Até ameaça de morte: a vida de quem ganha para avaliar hotel e restaurante
Trabalhar avaliando restaurantes e até hotéis diariamente parece o trabalho dos sonhos. Quem nunca quis comer ou dormir de graça em locais considerados os melhores do mundo e ainda receber por isso?!
Essa profissão ficou popularmente conhecida como cliente oculto ou mystery shopper.
Ser um cliente oculto consiste em ir até determinados lugares e agir como um cliente convencional, mas dando nota para tudo. Mesmo parecendo divertido, a função não deixa de ser um trabalho e exige muito comprometimento.
Isabele Ferreira, 40, turismóloga, trabalhou dez anos atrás como cliente oculto em Madri, na Espanha. Ela encontrou a vaga fazendo pesquisas no Google, se candidatou e foi aprovada.
Isabele atuava avaliando restaurantes e lojas de luxo e, em troca, recebia valores para utilizar em uma loja grande de eletrodomésticos na cidade.

•••

■ **Tarefas obrigatórias**
(1) Traduza para o inglês a frase "Ela encontrou a vaga fazendo pesquisas no Google, se candidatou e foi aprovada.", do texto sobre clientes ocultos.
(2) Extraia dos registros todas as linhas em que aparece a palavra "line".

■ **Registros desta tarefa**
•••

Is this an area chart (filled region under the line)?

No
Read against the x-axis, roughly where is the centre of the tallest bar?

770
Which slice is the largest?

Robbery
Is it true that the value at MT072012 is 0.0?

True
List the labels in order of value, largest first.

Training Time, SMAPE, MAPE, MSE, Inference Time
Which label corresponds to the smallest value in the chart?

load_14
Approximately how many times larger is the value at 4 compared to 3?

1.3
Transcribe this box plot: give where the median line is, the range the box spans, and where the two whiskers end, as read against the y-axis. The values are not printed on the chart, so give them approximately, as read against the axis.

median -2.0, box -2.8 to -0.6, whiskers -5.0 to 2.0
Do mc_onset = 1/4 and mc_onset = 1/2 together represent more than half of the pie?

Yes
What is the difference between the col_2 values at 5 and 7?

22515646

•••

■ **Resultados em ordem**
(1) She found the opening by searching on Google, applied, and was accepted.

(2)
Is this an area chart (filled region under the line)?
Transcribe this box plot: give where the median line is, the range the box spans, and where the two whiskers end, as read against the y-axis. The values are not printed on the chart, so give them approximately, as read against the axis.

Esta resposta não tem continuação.